RGGI and Global Warming
With support of the NJ Legislature, we helped pass a bill
(S151/A1763) that would keep New Jersey in the successful Regional
Greenhouse Gas Initiative (RGGI) program, one of the strongest clean
energy and clean air initiatives in the nation. However, Governor
Christie has vetoed the bill, threatening public health, air quality,
climate change, and our green economy. We are asking the NJ Legislature
to step up to the plate and override his veto.
Ensured passage of the historic Global Warming Response Act in 2007,
which commits the state to reducing greenhouse gas emissions by nearly
20% by 2020 and by at least 80% by 2050. The law is the toughest global
warming law in the nation. Currently, we are working to ensure the
state's Energy Master Plan is strengthened to meet the 2020 goals and
set the state on track to meet the 2050 goals.
Working to ensure LNG is not built off the NY/NJ coastline. In 2011, we helped ensure Gov. Christie's strong opposition to LNG (liquid natural gas) and ultimate veto of this offshore LNG project, which would bring dependence on foreign fossil fuels, greenhouse gas emissions, habitat destruction, security risks, and pollution to the region.
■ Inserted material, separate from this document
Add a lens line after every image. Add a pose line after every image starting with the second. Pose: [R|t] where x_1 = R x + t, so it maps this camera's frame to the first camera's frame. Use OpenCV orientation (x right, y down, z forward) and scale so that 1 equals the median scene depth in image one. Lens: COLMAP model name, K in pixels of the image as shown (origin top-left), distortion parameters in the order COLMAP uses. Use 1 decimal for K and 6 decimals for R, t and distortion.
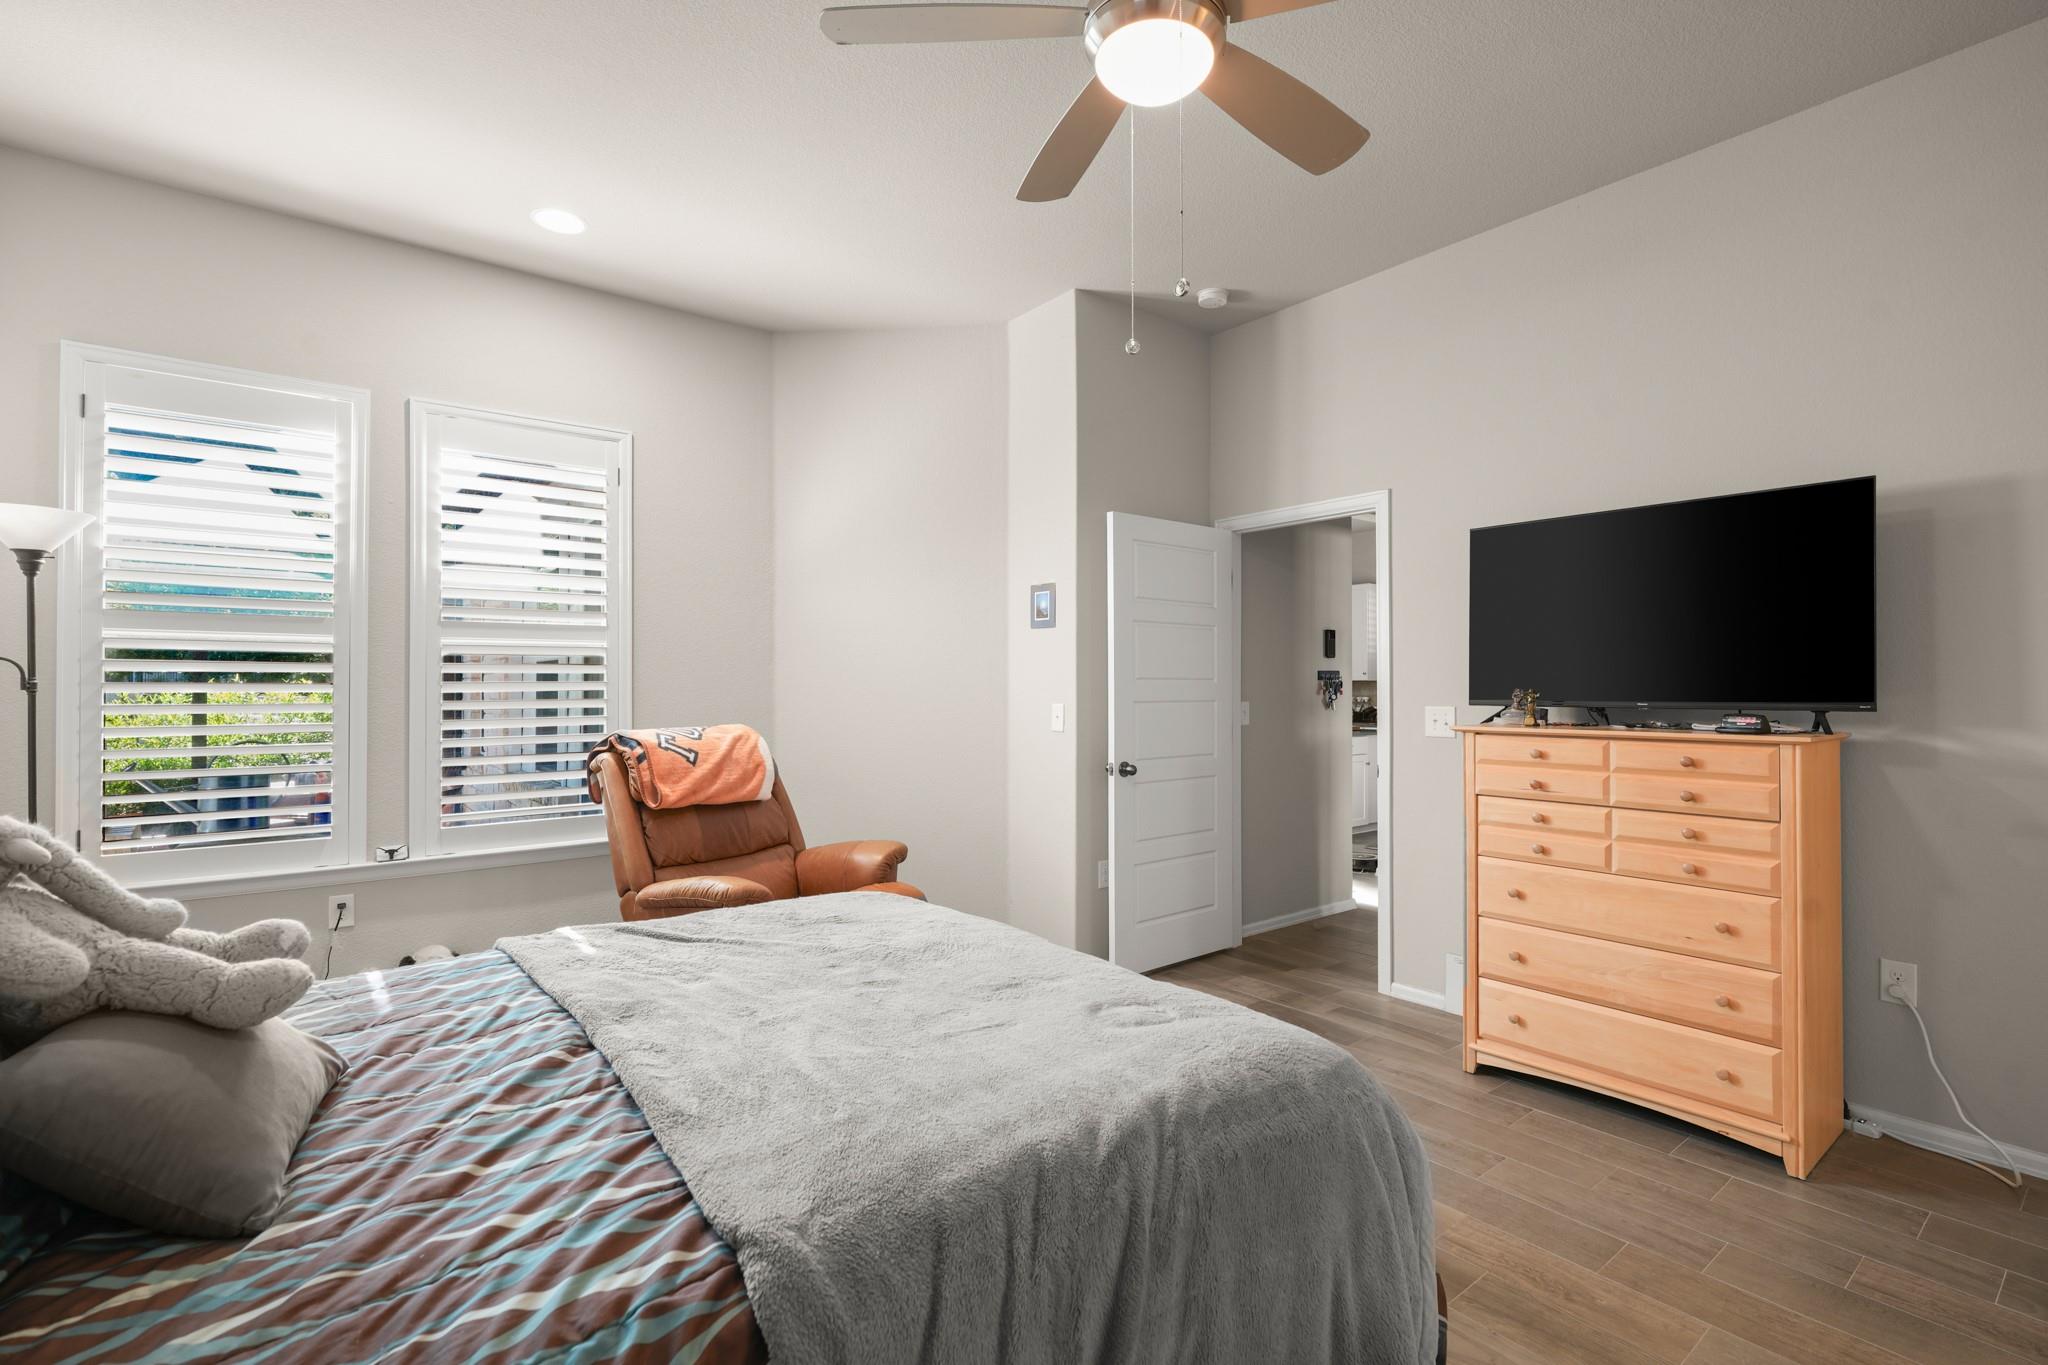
lens RADIAL K [[932.9, 0, 1024.0], [0, 932.9, 682.5], [0, 0, 1]] dist [-0.000163, 0.000147]
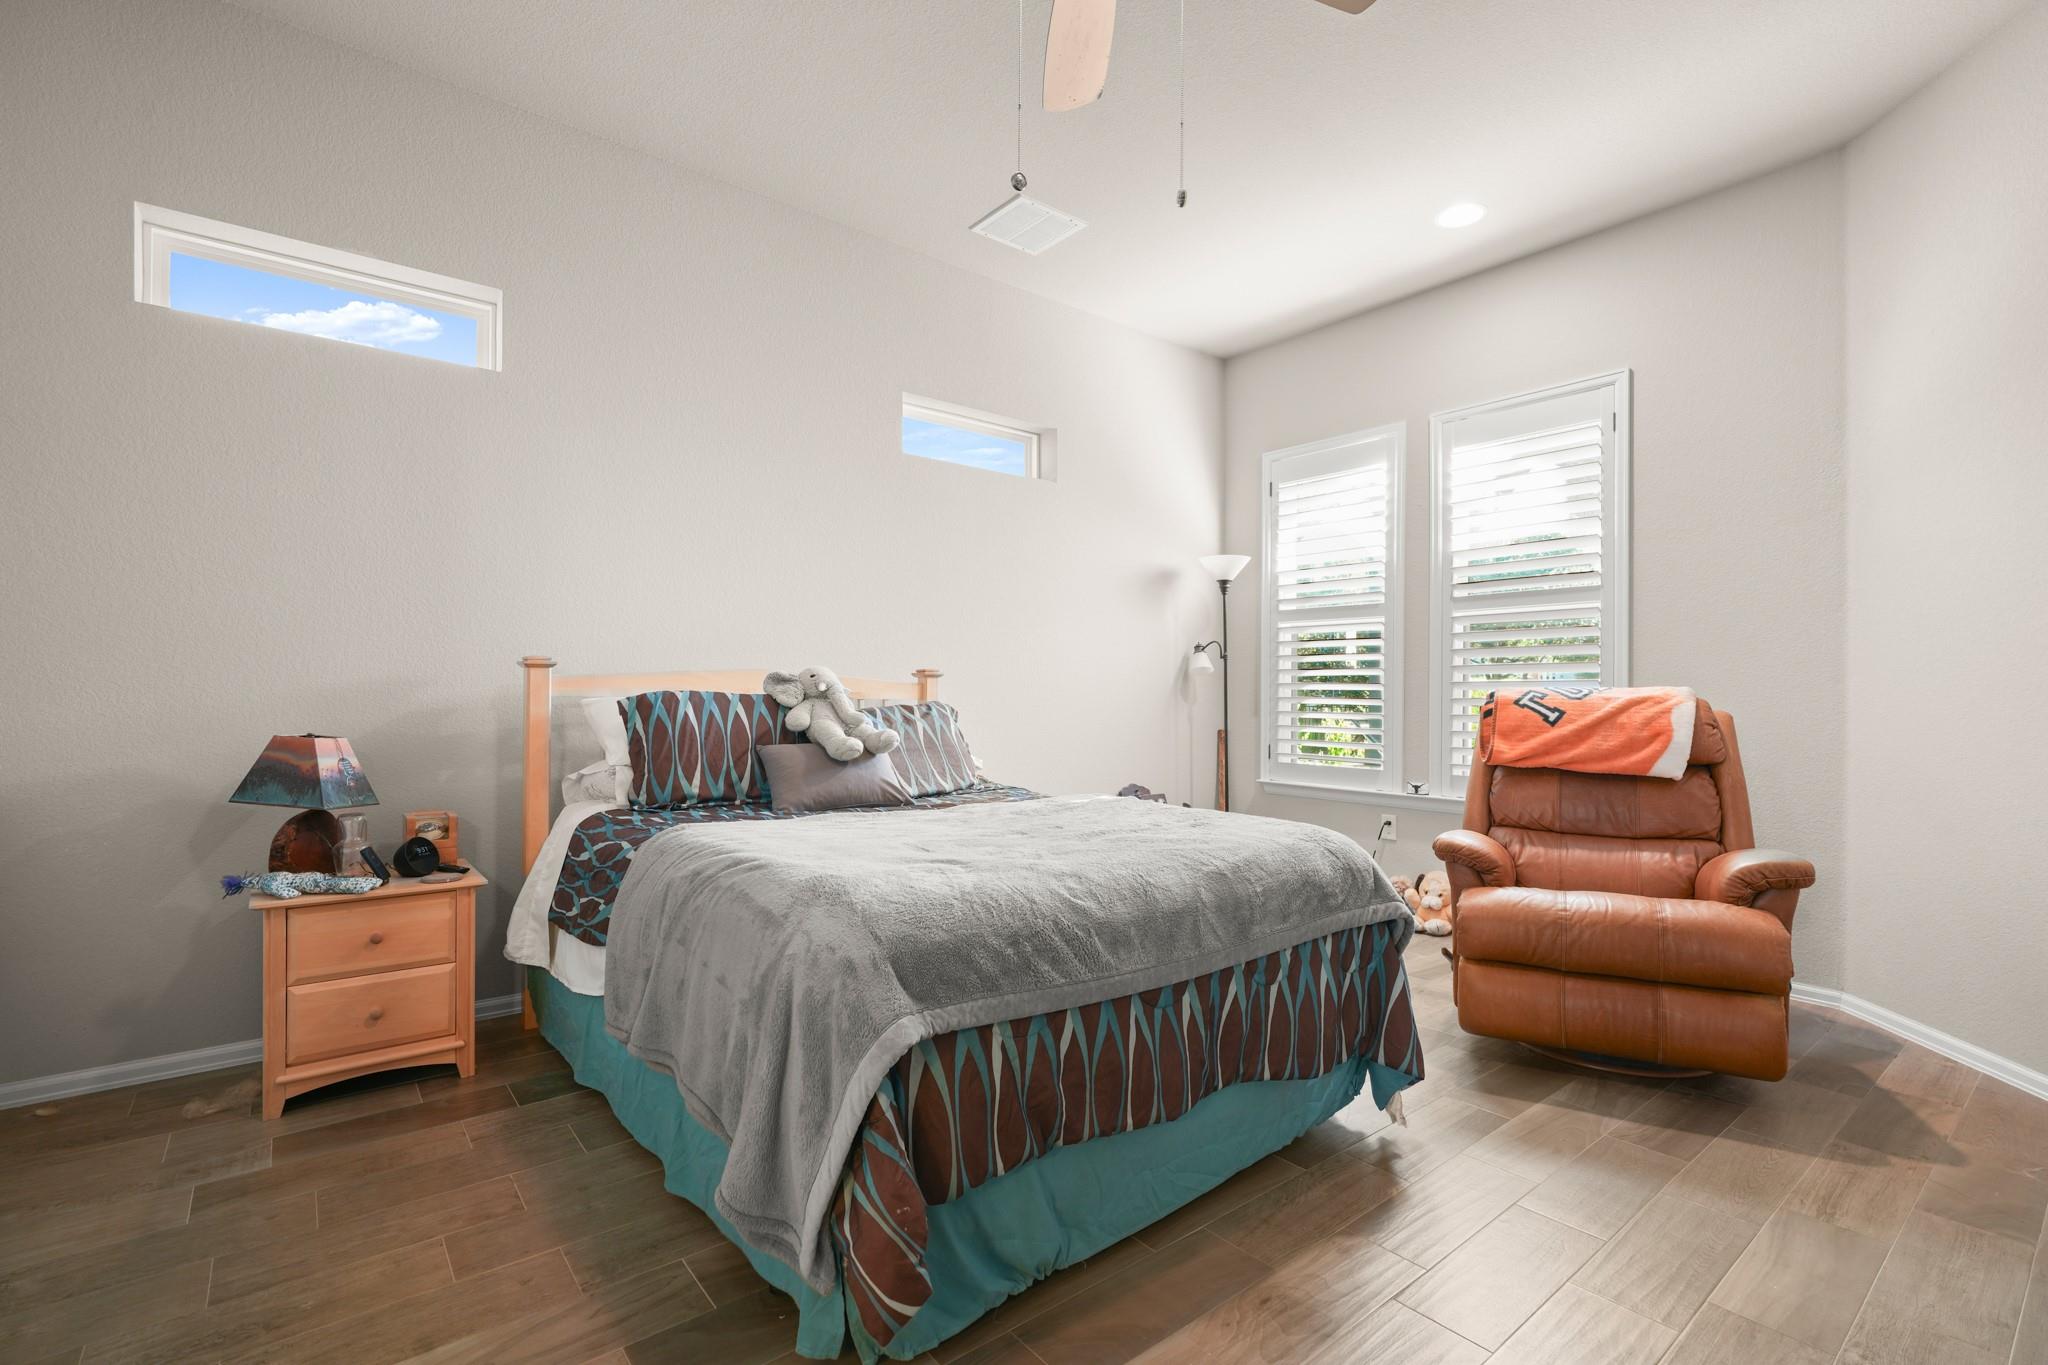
lens RADIAL K [[938.7, 0, 1026.5], [0, 938.7, 691.0], [0, 0, 1]] dist [-0.003454, -0.000094]
pose [[0.020760, -0.001590, -0.999783, 0.560648], [-0.000418, 0.999999, -0.001599, 0.056377], [0.999784, 0.000451, 0.020759, 0.459673]]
Ensured passage of the Offshore Wind Economic Development Act into law to help spur economic growth in New Jersey through the development of renewable energy resources and the creation of green jobs. This legislation will establish an offshore wind renewable energy certificate program (OREC) and will make available financial assistance and tax credits from existing programs for businesses that construct manufacturing, assemblage and water access facilities to support the development of qualified offshore wind projects.
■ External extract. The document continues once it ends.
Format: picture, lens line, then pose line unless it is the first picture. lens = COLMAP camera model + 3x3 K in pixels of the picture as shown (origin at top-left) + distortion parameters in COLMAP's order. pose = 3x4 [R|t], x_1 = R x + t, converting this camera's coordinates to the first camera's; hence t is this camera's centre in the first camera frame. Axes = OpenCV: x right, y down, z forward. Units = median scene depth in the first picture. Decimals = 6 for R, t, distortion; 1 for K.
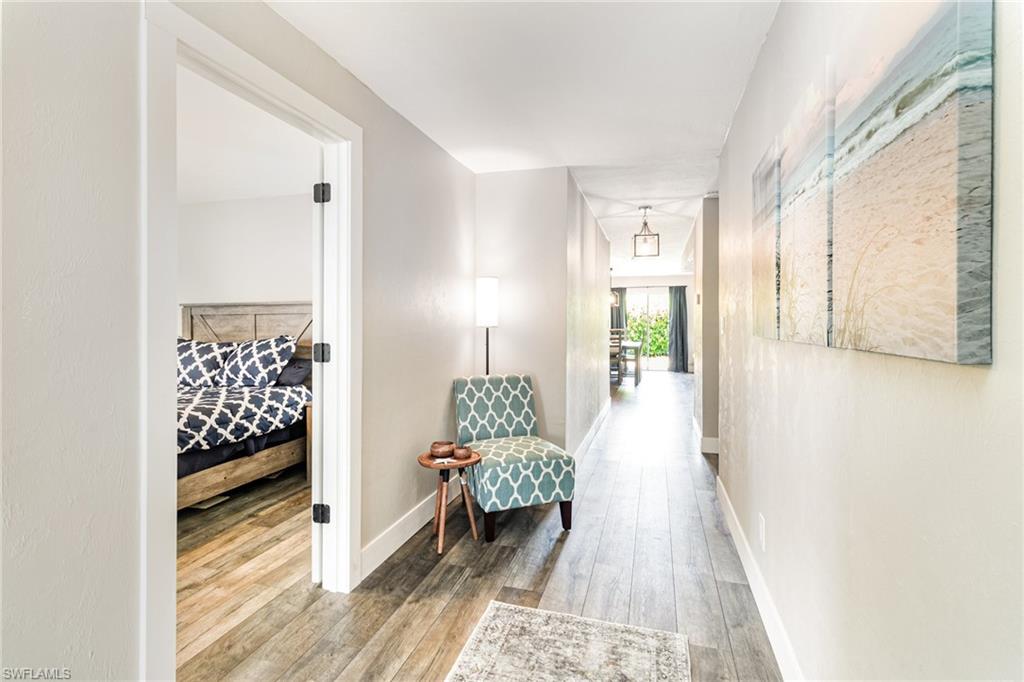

We have been a lead organizer to heighten awareness about the inherent safety flaws of the Oyster Creek – a General Electric Boiling Water Reactor of the same design as Fukushima – the nation’s oldest operating commercial nuclear plant and without a closed cycle cooling system. We are now urging the Academy of Sciences to conduct a more thorough, unbiased review of OC in its fact-finding tour of the country’s aging and problem-plagued nuclear reactors, including unaddressed fire safety violations.
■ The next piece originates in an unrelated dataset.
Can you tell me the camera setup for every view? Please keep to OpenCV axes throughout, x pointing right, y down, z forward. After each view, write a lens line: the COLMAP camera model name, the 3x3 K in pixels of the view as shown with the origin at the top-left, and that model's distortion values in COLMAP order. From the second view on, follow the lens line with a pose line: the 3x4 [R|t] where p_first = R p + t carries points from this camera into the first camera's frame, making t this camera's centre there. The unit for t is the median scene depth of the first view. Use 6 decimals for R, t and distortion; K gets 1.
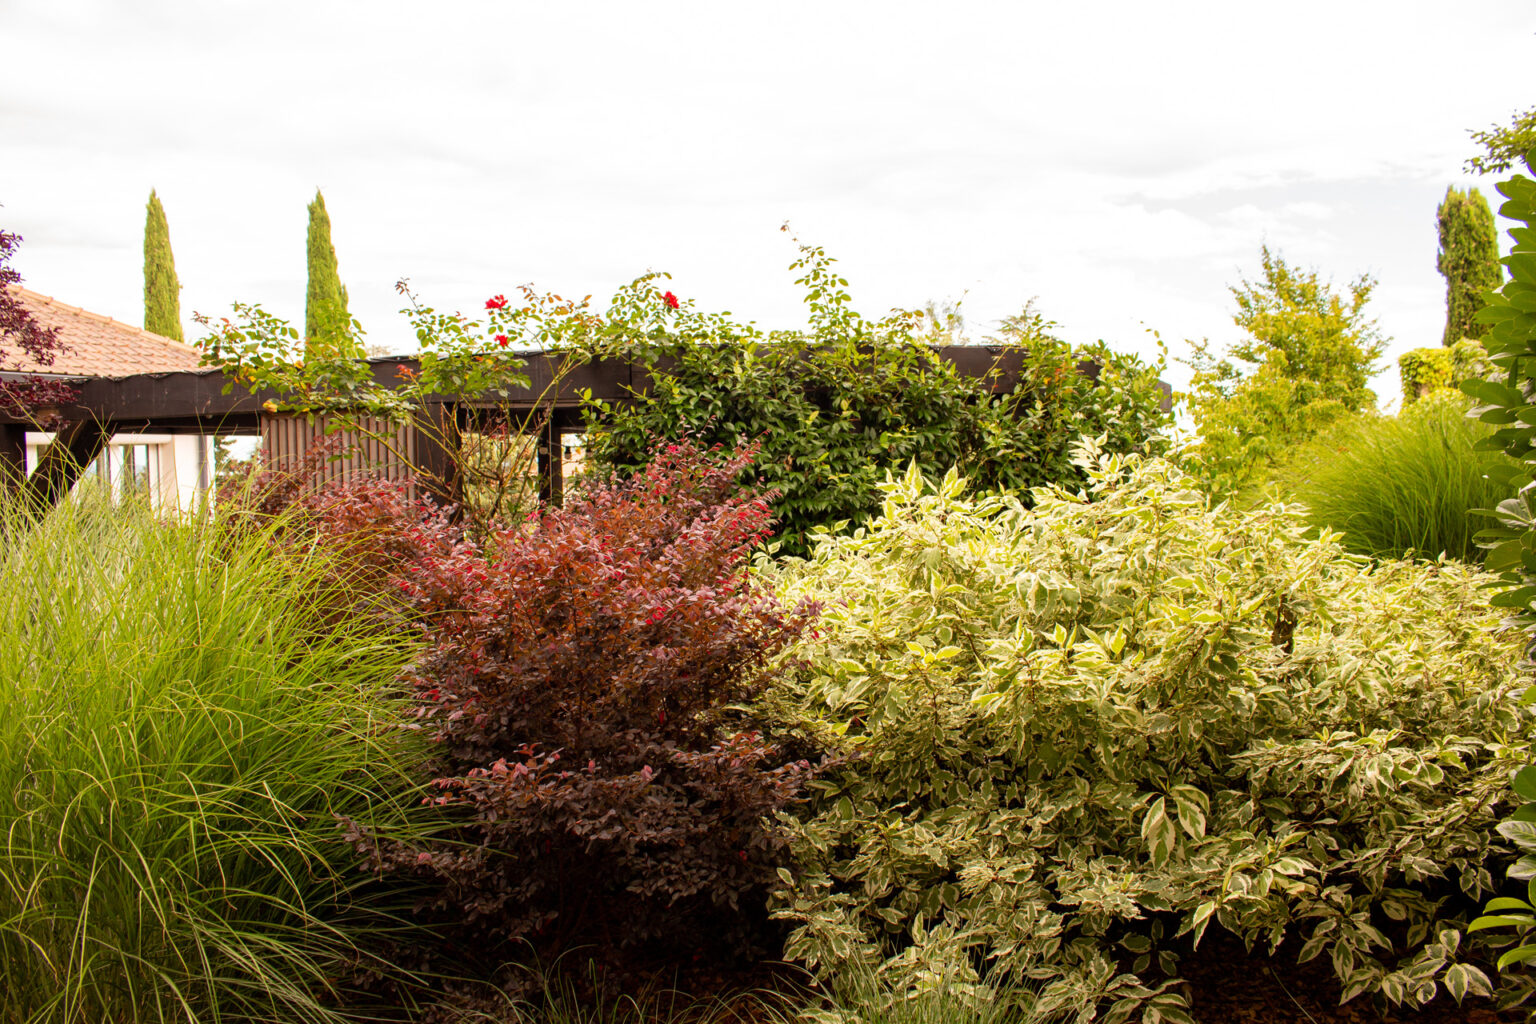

In 2010, we helped ensure that Oyster Creek Nuclear Power Plant, one of the oldest nuclear plants with the second worst safety record in the nation, is shut down in 9 years. This is a validation of years of grassroots and legal efforts to prove that Oyster Creek should never have been relicensed to operate for 20 years beyond its retirement date. In addition, Oyster Creek's closure opens up new avenues for the state to pursue renewable energy and green technology.
In 2006, we succeeded in pushing NJ regulators to recommend cooling towers at Oyster Creek Nuclear Power Plant. The ruling is important in protecting our fisheries, water resources, and ecosystem in Barnegat Bay. In addition, it is widely expected to increase pressure for towers at the Salem nuclear plants on the Delaware River.
Helped form the Arthur Kill Watershed Alliance to successfully pressure the Linden City Council to reject a plan to build PurGen, a controversial coal degasification plant. Numerous environmental and economic concerns surround the $5 billion project, including untested and unproven carbon capture and sequestration technology that could jeopardize the state's attempts to help mitigate global warming.